=== LESETEXT ===
►

Der 7. Oktober hat auch in Österreich viel verändert. Seither häufen sich Meldungen über antisemitische und antimuslimische Übergriffe in verschiedenen Lebensbereichen.
«Nach langen Bemühungen fanden wir eine gemeinsame Sprache», sagte Reem Hajajreh am Abend des 6. Mai im großen Festsaal des Wiener Rathauses. Mit «wir» meinte die Leiterin der palästinensischen Organisation Women of the Sun die beiden Organisationen, die an diesem Abend gemeinsam auf der Bühne standen. Neben Hajajreh: Angela Scharf, Aktivistin der israelischen Bewegung Women Wage Peace, und deren Mitstreiterin Kefaia Msarwy, arabisch-muslimische Israelin. Im Rahmen der Wiener Vorlesungen sprachen sie über ihren seit Jahren dauernden gemeinsamen Einsatz für Frieden in der Region.
Msarwy hielt ihre Rede auf Hebräisch, erzählte von ihren verschiedenen Identitäten und den Widersprüchen, gerade derzeit. In der anschließenden Diskussion sprach sie Arabisch. «Zuallererst geht es uns um die Beziehung von Mensch zu Mensch, das ist die Grundvoraussetzung für unsere Existenz», sagte sie. Ihre gemeinsame Sprache haben sie – trotz mancher gravierender Unterschiede in den Sichtweisen und Lebensrealitäten – im Mothers Call gefunden: im Wunsch, ihren Kindern eine friedliche Zukunft bieten zu können. «Es ist unglaublich wichtig, die Menschen zu unterstützen, die für Frieden eintreten», so Reem Hajajreh.

◄

=== GEGEBENE DATEN ===
►

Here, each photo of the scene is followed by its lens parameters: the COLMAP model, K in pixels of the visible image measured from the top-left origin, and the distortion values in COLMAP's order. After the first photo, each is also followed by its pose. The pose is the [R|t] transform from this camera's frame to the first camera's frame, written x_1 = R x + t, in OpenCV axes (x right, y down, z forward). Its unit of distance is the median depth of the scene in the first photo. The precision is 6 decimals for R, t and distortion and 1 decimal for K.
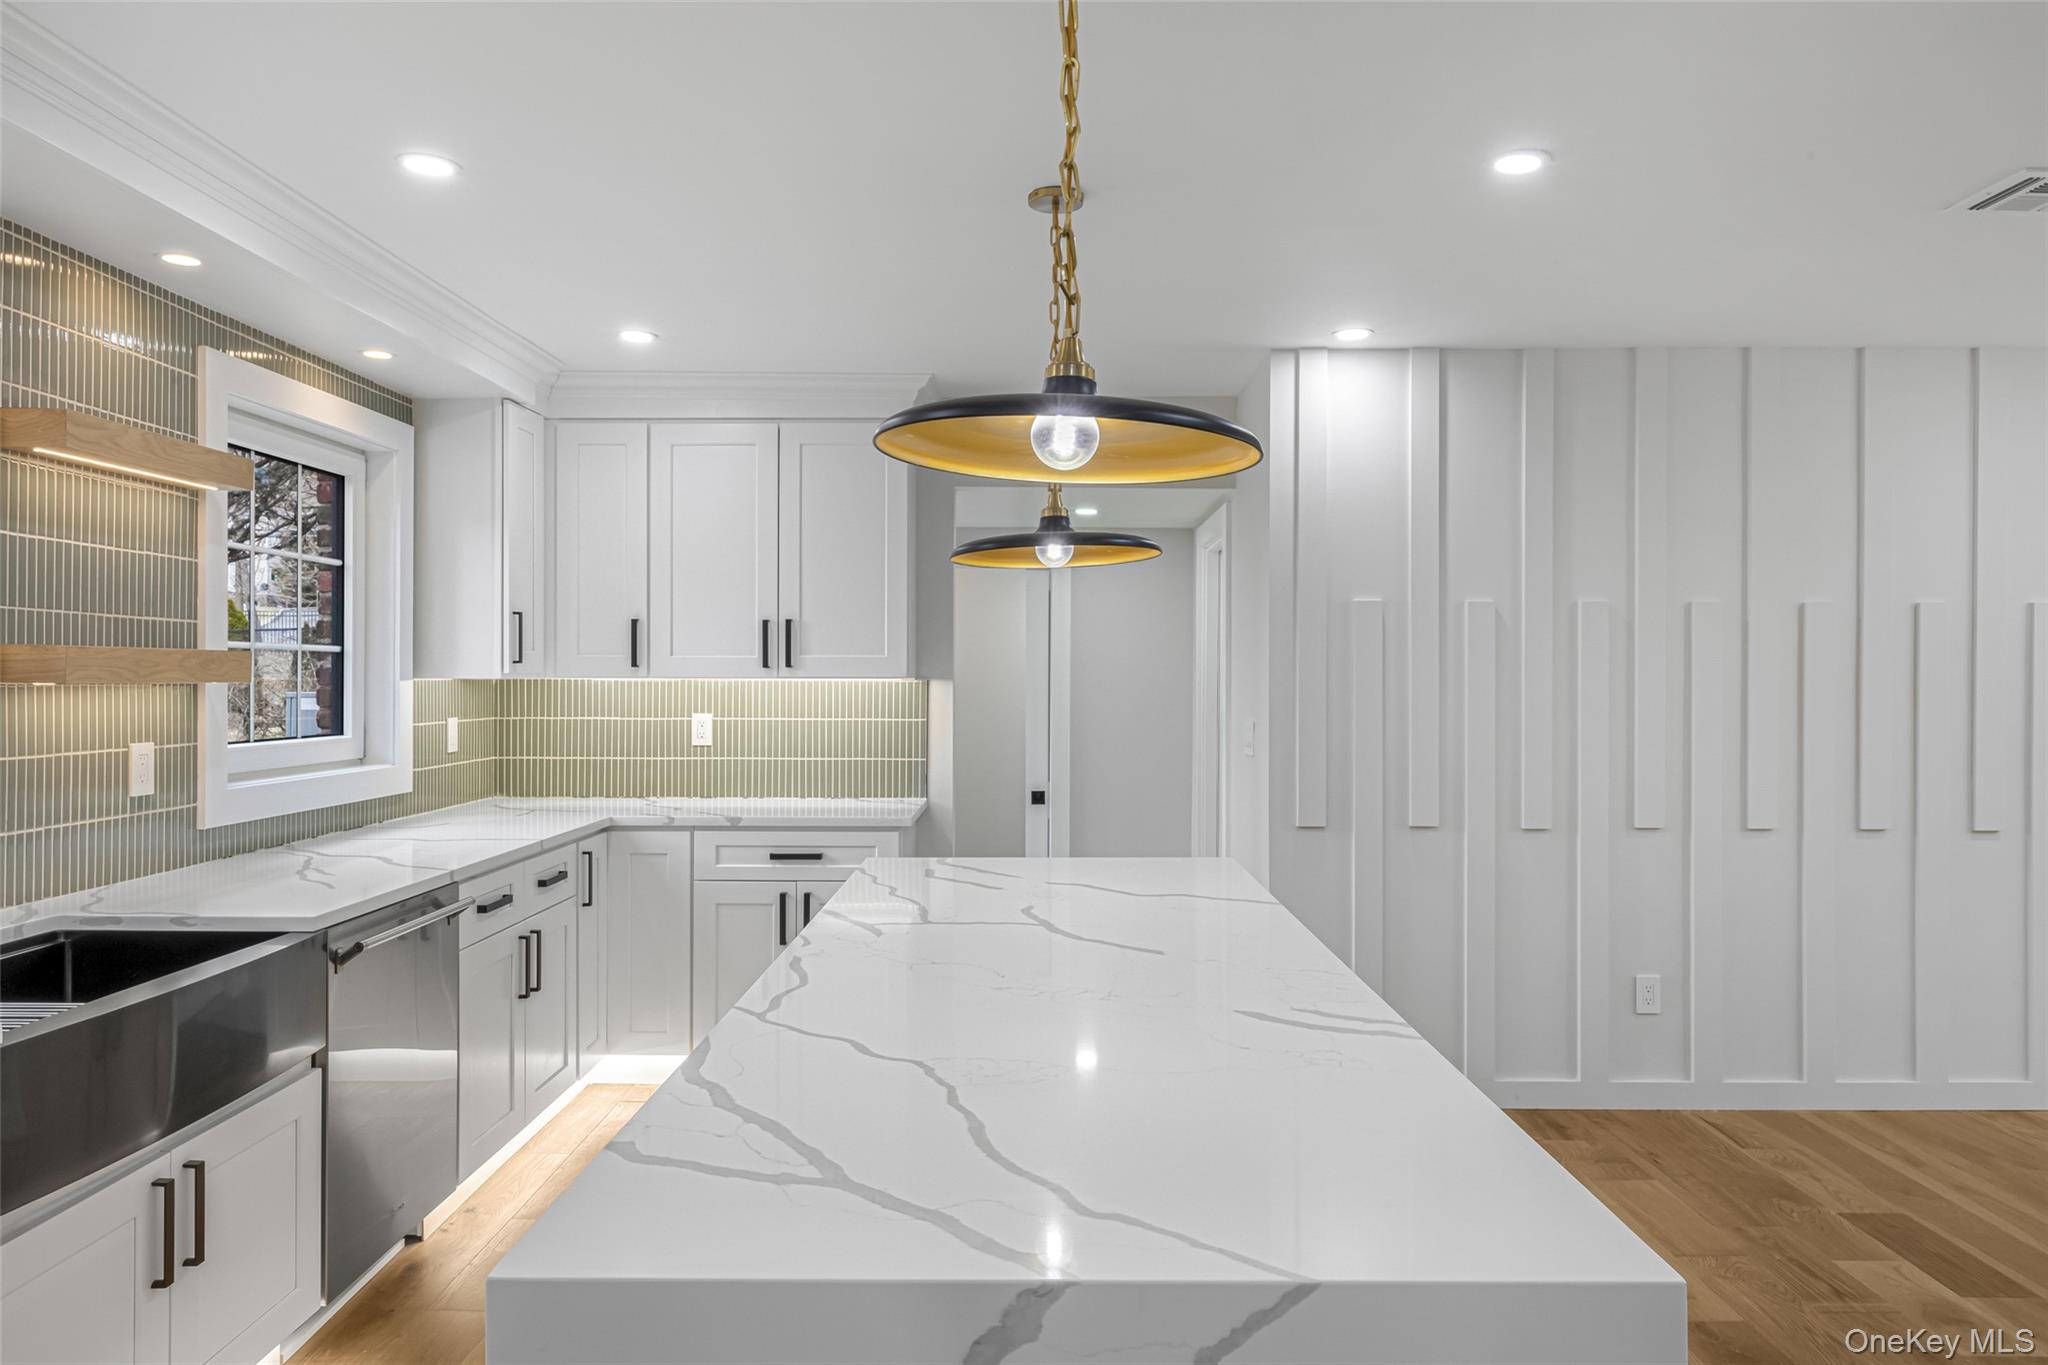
lens RADIAL K [[1352.7, 0, 1026.6], [0, 1352.7, 676.5], [0, 0, 1]] dist [-0.001381, -0.000317]
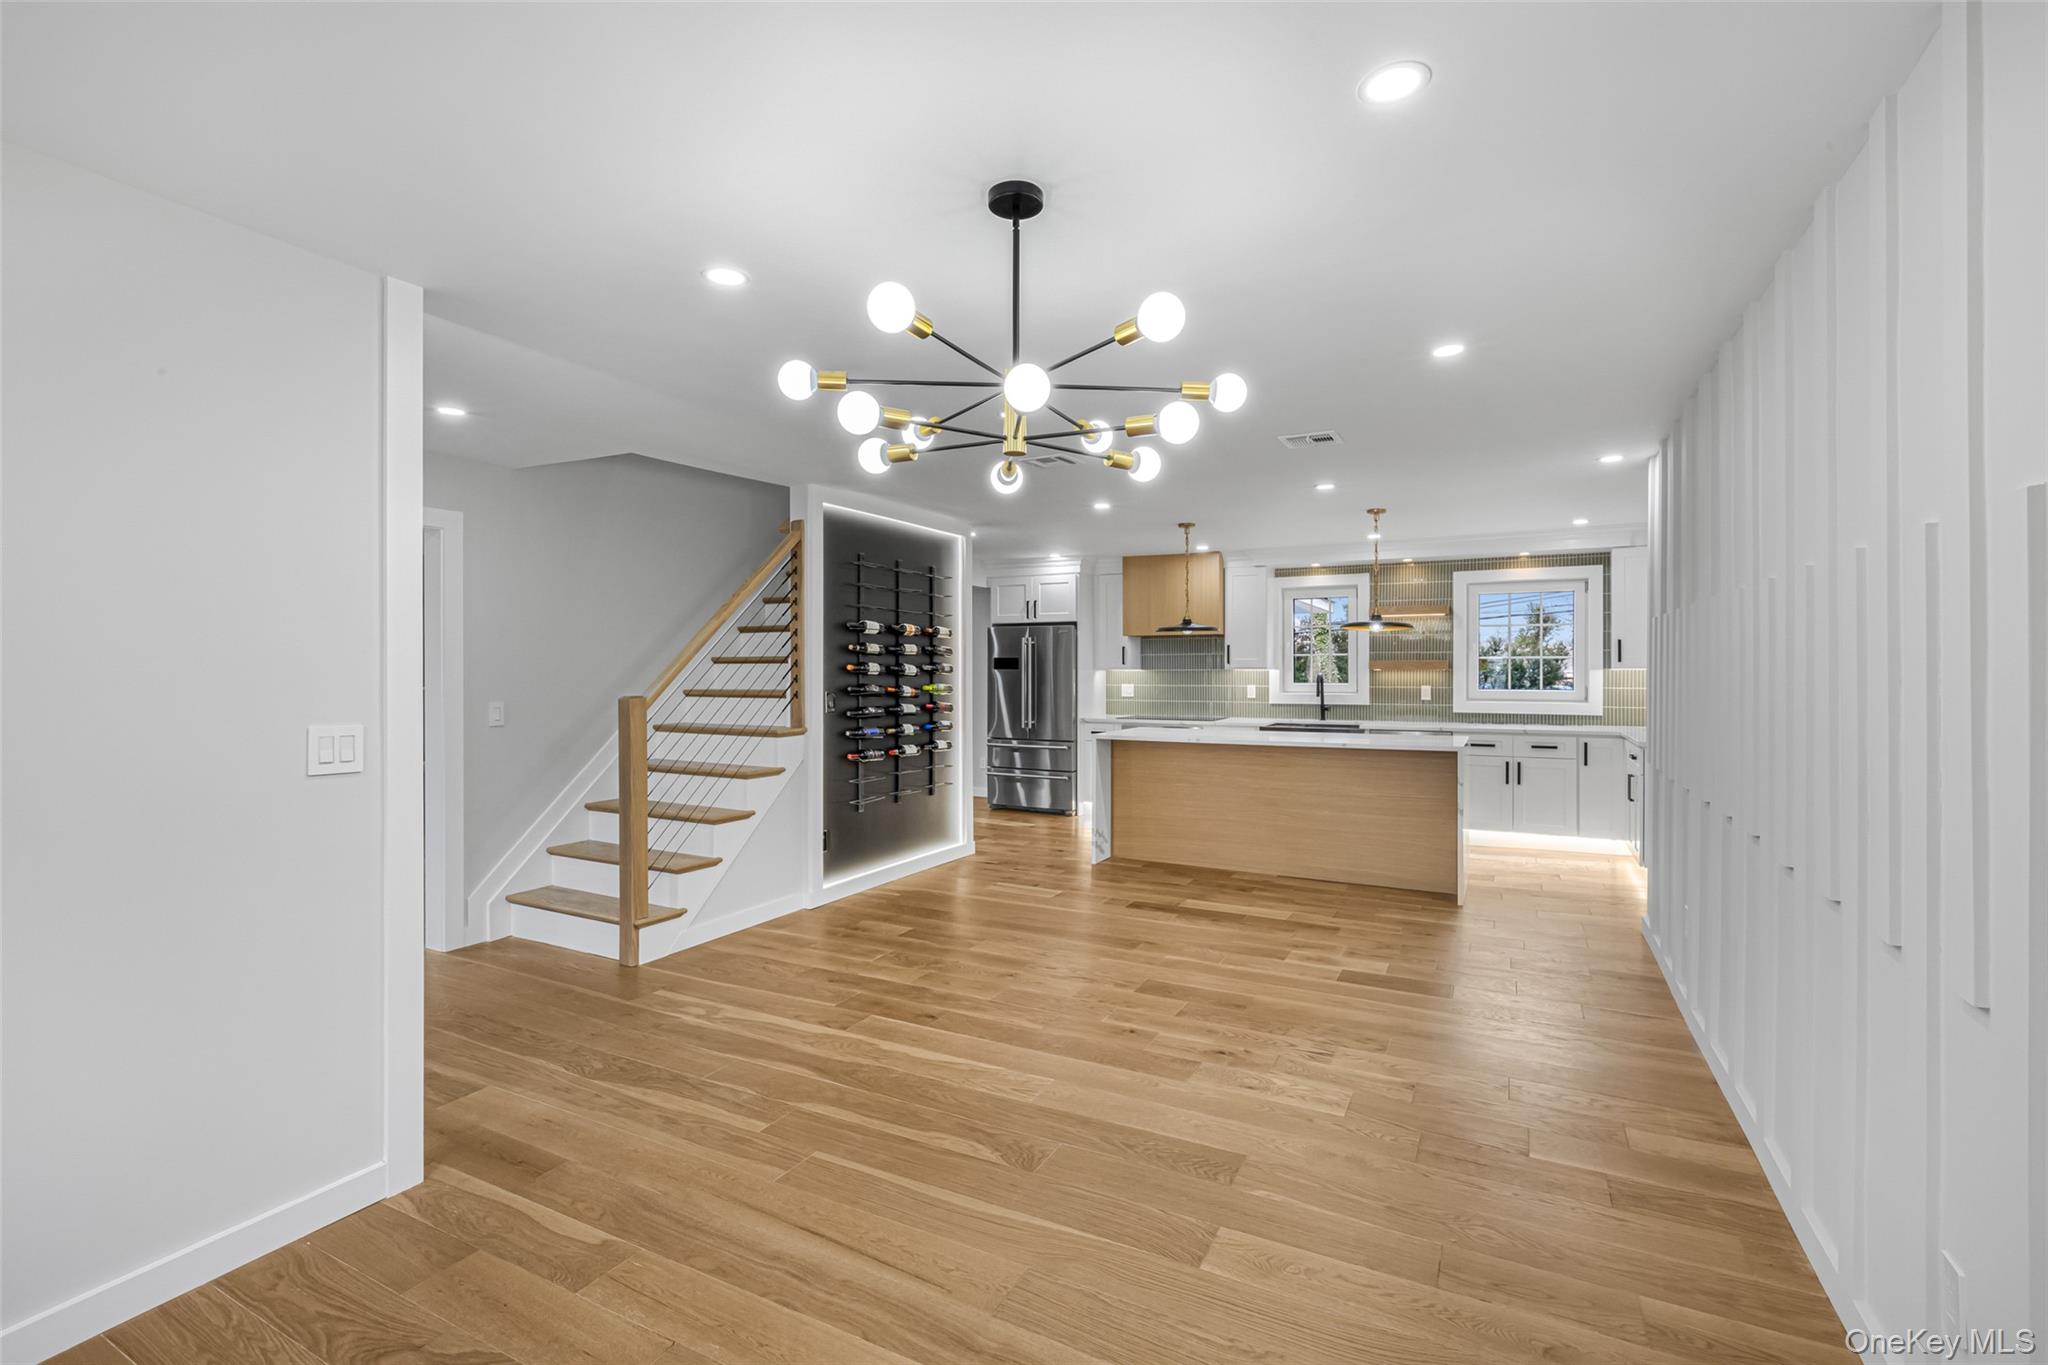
lens RADIAL K [[917.6, 0, 1026.0], [0, 917.6, 674.8], [0, 0, 1]] dist [-0.000104, -0.000002]
pose [[-0.463837, 0.000728, -0.885920, 2.090522], [-0.000059, 1.000000, 0.000853, 0.016051], [0.885921, 0.000447, -0.463837, 1.195531]]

◄

=== ARBEITSAUFTRAG A ===
Erläutern Sie anhand des Textes über den gemeinsamen Friedenseinsatz, worin die Frauen nach eigener Darstellung ihre „gemeinsame Sprache“ gefunden haben.
=== ARBEITSAUFTRAG B ===
Schreiben Sie aus dem Text über den gemeinsamen Friedenseinsatz die Passage von „Der 7. Oktober“ bis einschließlich „in der Region.“ wortgetreu ab.
=== ARBEITSAUFTRAG C ===
Setzen Sie den Text über den gemeinsamen Friedenseinsatz im Anschluss an seinen letzten Satz fort.

=== ANTWORT A ===
Sie haben ihre gemeinsame Sprache im Mothers Call gefunden, also im Wunsch, ihren Kindern eine friedliche Zukunft bieten zu können. Dies gelang trotz mancher gravierender Unterschiede in den Sichtweisen und Lebensrealitäten.

=== ANTWORT B ===
Der 7. Oktober hat auch in Österreich viel verändert. Seither häufen sich Meldungen über antisemitische und antimuslimische Übergriffe in verschiedenen Lebensbereichen.
«Nach langen Bemühungen fanden wir eine gemeinsame Sprache», sagte Reem Hajajreh am Abend des 6. Mai im großen Festsaal des Wiener Rathauses. Mit «wir» meinte die Leiterin der palästinensischen Organisation Women of the Sun die beiden Organisationen, die an diesem Abend gemeinsam auf der Bühne standen. Neben Hajajreh: Angela Scharf, Aktivistin der israelischen Bewegung Women Wage Peace, und deren Mitstreiterin Kefaia Msarwy, arabisch-muslimische Israelin. Im Rahmen der Wiener Vorlesungen sprachen sie über ihren seit Jahren dauernden gemeinsamen Einsatz für Frieden in der Region.

=== ANTWORT C ===
Auswirkungen in Österreich
Die Pragmatik, mit der diese Frauen in den Dialog treten, ist bemerkenswert angesichts der Tatsache, dass es direkte Betroffenheit gibt. Anders gelagert gibt es Betroffenheit auch in Österreich. Seit dem 7. Oktober, als die Hamas – u. a. von der EU als Terrororganisation eingestuft – in Israel einfiel, fast 1.200 Menschen tötete, rund 240 als Geiseln verschleppte und in dem anschließenden Krieg, den Israel bis heute in Gaza gegen die Hamas führt und in dem bereits rund 35.000 Menschen getötet wurden, hat sich auch hier vieles verändert. Vor allem für Jüd:innen und muslimisch gelesene Personen. Viele von ihnen spüren große Feindseligkeit, die bis hin zu offenen Übergriffen reicht.
In informellen Gesprächen mit Jüd:innen verschiedener Altersgruppen erzählten mehrere davon, dass nicht wenige Personen in der Wiener Community seit dem 7. Oktober Angst hätten, auf die Straße zu gehen. In Gesprächen mit fremden Personen würden einige ihre jüdische Identität lieber verbergen. Die Kulturwissenschaftlerin Ariane Sadjed, die an der Österreichischen Akademie der Wissenschaften (ÖAW) das Forschungsprojekt «Veränderungen antisemitischer Diskurse und ihre Rezeption innerhalb jüdischer Gemeinden in Österreich» leitet, berichtet dem Augustin von jüdischen Jugendlichen, die nun in jüdische Schulen wechseln, da sie sich in der aktuellen Schule nicht mehr wohl fühlten. Solche Tendenzen bestätigt der Bericht der Antisemitismus-Meldestelle der Israelitischen Kultusgemeinde Wien aus dem Jahr 2023, die von einem Klima der Angst unter Jüd:innen schreibt, nachdem das Massaker der Hamas auch in Wien von nicht wenigen Personen auf offener Straße gefeiert worden war.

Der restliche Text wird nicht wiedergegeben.